§ **PROBLEM REQUIREMENTS**
Update the entries below by replacing each occurrence of "common name" with "vernacular name" and leaving every other part of the text unchanged.

§ **LISTED RECORDS**

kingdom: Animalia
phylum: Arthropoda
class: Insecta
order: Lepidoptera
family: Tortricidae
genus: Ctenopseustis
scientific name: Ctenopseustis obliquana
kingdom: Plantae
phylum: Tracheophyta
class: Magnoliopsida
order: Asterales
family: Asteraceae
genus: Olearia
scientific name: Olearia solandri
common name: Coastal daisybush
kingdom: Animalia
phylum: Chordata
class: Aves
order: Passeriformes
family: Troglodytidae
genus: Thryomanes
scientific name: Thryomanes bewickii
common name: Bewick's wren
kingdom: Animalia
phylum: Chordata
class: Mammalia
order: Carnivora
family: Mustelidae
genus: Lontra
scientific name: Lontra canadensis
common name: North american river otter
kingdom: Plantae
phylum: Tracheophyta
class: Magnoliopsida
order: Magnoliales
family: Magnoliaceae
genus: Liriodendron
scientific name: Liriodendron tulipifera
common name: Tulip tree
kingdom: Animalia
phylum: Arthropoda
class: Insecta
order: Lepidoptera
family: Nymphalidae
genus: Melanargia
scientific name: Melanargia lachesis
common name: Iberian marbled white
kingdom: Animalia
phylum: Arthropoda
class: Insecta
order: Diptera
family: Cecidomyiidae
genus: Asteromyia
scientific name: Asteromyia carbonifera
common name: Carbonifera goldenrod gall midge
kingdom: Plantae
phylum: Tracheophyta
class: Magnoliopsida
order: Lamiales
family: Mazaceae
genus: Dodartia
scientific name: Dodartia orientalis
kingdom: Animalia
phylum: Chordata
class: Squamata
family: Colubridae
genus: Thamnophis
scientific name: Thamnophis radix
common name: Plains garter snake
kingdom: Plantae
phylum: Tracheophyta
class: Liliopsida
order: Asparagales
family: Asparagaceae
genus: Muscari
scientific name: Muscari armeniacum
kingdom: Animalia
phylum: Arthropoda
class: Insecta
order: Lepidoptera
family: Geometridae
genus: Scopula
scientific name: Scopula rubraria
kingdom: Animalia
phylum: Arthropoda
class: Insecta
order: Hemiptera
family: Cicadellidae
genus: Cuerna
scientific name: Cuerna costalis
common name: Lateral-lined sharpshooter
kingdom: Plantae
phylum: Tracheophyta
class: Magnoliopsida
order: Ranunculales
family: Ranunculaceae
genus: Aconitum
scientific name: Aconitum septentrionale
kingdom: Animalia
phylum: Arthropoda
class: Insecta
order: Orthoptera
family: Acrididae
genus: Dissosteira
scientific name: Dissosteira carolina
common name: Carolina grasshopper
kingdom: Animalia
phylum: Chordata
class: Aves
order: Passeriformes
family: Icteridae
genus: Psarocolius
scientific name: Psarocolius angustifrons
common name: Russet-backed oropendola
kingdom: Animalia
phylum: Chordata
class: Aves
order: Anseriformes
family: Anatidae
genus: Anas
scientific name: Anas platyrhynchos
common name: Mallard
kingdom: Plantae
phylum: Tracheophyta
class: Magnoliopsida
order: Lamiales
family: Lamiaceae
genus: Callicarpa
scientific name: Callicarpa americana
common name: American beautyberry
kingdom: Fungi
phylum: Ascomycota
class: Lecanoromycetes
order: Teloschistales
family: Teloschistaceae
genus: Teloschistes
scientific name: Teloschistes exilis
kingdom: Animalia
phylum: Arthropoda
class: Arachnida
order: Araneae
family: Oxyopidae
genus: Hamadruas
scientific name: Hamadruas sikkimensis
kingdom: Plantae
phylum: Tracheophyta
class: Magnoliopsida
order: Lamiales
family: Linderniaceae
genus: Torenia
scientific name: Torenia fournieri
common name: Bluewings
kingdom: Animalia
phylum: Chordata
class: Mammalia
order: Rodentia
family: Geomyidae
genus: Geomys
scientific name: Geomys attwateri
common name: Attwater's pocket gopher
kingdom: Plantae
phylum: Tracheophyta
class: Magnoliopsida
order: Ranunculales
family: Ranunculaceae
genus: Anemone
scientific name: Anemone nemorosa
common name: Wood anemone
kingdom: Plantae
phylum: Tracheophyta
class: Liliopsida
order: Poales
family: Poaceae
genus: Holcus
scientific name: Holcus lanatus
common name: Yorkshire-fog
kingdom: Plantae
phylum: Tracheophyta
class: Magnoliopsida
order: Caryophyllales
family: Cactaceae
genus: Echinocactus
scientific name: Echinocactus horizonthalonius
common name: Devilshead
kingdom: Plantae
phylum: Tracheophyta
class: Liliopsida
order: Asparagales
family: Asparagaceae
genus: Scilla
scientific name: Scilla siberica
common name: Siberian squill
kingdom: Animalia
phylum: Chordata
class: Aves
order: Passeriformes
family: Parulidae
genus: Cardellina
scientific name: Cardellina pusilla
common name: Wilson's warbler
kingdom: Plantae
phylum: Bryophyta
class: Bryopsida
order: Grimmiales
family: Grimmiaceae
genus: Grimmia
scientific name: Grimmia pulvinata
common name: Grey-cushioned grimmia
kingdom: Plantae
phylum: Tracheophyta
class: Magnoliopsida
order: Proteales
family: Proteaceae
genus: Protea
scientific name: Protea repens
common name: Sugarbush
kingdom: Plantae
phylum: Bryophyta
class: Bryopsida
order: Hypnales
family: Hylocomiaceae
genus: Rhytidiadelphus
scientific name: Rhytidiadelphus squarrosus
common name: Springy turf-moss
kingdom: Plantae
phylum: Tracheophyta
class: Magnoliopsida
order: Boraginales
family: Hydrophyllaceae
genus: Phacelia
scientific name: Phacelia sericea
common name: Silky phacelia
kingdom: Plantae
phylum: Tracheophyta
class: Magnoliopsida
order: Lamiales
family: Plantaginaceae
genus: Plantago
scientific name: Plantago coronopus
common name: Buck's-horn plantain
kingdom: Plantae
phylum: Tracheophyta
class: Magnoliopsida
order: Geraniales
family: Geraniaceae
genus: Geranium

§ **TASK ANSWER**
kingdom: Animalia
phylum: Arthropoda
class: Insecta
order: Lepidoptera
family: Tortricidae
genus: Ctenopseustis
scientific name: Ctenopseustis obliquana
kingdom: Plantae
phylum: Tracheophyta
class: Magnoliopsida
order: Asterales
family: Asteraceae
genus: Olearia
scientific name: Olearia solandri
vernacular name: Coastal daisybush
kingdom: Animalia
phylum: Chordata
class: Aves
order: Passeriformes
family: Troglodytidae
genus: Thryomanes
scientific name: Thryomanes bewickii
vernacular name: Bewick's wren
kingdom: Animalia
phylum: Chordata
class: Mammalia
order: Carnivora
family: Mustelidae
genus: Lontra
scientific name: Lontra canadensis
vernacular name: North american river otter
kingdom: Plantae
phylum: Tracheophyta
class: Magnoliopsida
order: Magnoliales
family: Magnoliaceae
genus: Liriodendron
scientific name: Liriodendron tulipifera
vernacular name: Tulip tree
kingdom: Animalia
phylum: Arthropoda
class: Insecta
order: Lepidoptera
family: Nymphalidae
genus: Melanargia
scientific name: Melanargia lachesis
vernacular name: Iberian marbled white
kingdom: Animalia
phylum: Arthropoda
class: Insecta
order: Diptera
family: Cecidomyiidae
genus: Asteromyia
scientific name: Asteromyia carbonifera
vernacular name: Carbonifera goldenrod gall midge
kingdom: Plantae
phylum: Tracheophyta
class: Magnoliopsida
order: Lamiales
family: Mazaceae
genus: Dodartia
scientific name: Dodartia orientalis
kingdom: Animalia
phylum: Chordata
class: Squamata
family: Colubridae
genus: Thamnophis
scientific name: Thamnophis radix
vernacular name: Plains garter snake
kingdom: Plantae
phylum: Tracheophyta
class: Liliopsida
order: Asparagales
family: Asparagaceae
genus: Muscari
scientific name: Muscari armeniacum
kingdom: Animalia
phylum: Arthropoda
class: Insecta
order: Lepidoptera
family: Geometridae
genus: Scopula
scientific name: Scopula rubraria
kingdom: Animalia
phylum: Arthropoda
class: Insecta
order: Hemiptera
family: Cicadellidae
genus: Cuerna
scientific name: Cuerna costalis
vernacular name: Lateral-lined sharpshooter
kingdom: Plantae
phylum: Tracheophyta
class: Magnoliopsida
order: Ranunculales
family: Ranunculaceae
genus: Aconitum
scientific name: Aconitum septentrionale
kingdom: Animalia
phylum: Arthropoda
class: Insecta
order: Orthoptera
family: Acrididae
genus: Dissosteira
scientific name: Dissosteira carolina
vernacular name: Carolina grasshopper
kingdom: Animalia
phylum: Chordata
class: Aves
order: Passeriformes
family: Icteridae
genus: Psarocolius
scientific name: Psarocolius angustifrons
vernacular name: Russet-backed oropendola
kingdom: Animalia
phylum: Chordata
class: Aves
order: Anseriformes
family: Anatidae
genus: Anas
scientific name: Anas platyrhynchos
vernacular name: Mallard
kingdom: Plantae
phylum: Tracheophyta
class: Magnoliopsida
order: Lamiales
family: Lamiaceae
genus: Callicarpa
scientific name: Callicarpa americana
vernacular name: American beautyberry
kingdom: Fungi
phylum: Ascomycota
class: Lecanoromycetes
order: Teloschistales
family: Teloschistaceae
genus: Teloschistes
scientific name: Teloschistes exilis
kingdom: Animalia
phylum: Arthropoda
class: Arachnida
order: Araneae
family: Oxyopidae
genus: Hamadruas
scientific name: Hamadruas sikkimensis
kingdom: Plantae
phylum: Tracheophyta
class: Magnoliopsida
order: Lamiales
family: Linderniaceae
genus: Torenia
scientific name: Torenia fournieri
vernacular name: Bluewings
kingdom: Animalia
phylum: Chordata
class: Mammalia
order: Rodentia
family: Geomyidae
genus: Geomys
scientific name: Geomys attwateri
vernacular name: Attwater's pocket gopher
kingdom: Plantae
phylum: Tracheophyta
class: Magnoliopsida
order: Ranunculales
family: Ranunculaceae
genus: Anemone
scientific name: Anemone nemorosa
vernacular name: Wood anemone
kingdom: Plantae
phylum: Tracheophyta
class: Liliopsida
order: Poales
family: Poaceae
genus: Holcus
scientific name: Holcus lanatus
vernacular name: Yorkshire-fog
kingdom: Plantae
phylum: Tracheophyta
class: Magnoliopsida
order: Caryophyllales
family: Cactaceae
genus: Echinocactus
scientific name: Echinocactus horizonthalonius
vernacular name: Devilshead
kingdom: Plantae
phylum: Tracheophyta
class: Liliopsida
order: Asparagales
family: Asparagaceae
genus: Scilla
scientific name: Scilla siberica
vernacular name: Siberian squill
kingdom: Animalia
phylum: Chordata
class: Aves
order: Passeriformes
family: Parulidae
genus: Cardellina
scientific name: Cardellina pusilla
vernacular name: Wilson's warbler
kingdom: Plantae
phylum: Bryophyta
class: Bryopsida
order: Grimmiales
family: Grimmiaceae
genus: Grimmia
scientific name: Grimmia pulvinata
vernacular name: Grey-cushioned grimmia
kingdom: Plantae
phylum: Tracheophyta
class: Magnoliopsida
order: Proteales
family: Proteaceae
genus: Protea
scientific name: Protea repens
vernacular name: Sugarbush
kingdom: Plantae
phylum: Bryophyta
class: Bryopsida
order: Hypnales
family: Hylocomiaceae
genus: Rhytidiadelphus
scientific name: Rhytidiadelphus squarrosus
vernacular name: Springy turf-moss
kingdom: Plantae
phylum: Tracheophyta
class: Magnoliopsida
order: Boraginales
family: Hydrophyllaceae
genus: Phacelia
scientific name: Phacelia sericea
vernacular name: Silky phacelia
kingdom: Plantae
phylum: Tracheophyta
class: Magnoliopsida
order: Lamiales
family: Plantaginaceae
genus: Plantago
scientific name: Plantago coronopus
vernacular name: Buck's-horn plantain
kingdom: Plantae
phylum: Tracheophyta
class: Magnoliopsida
order: Geraniales
family: Geraniaceae
genus: Geranium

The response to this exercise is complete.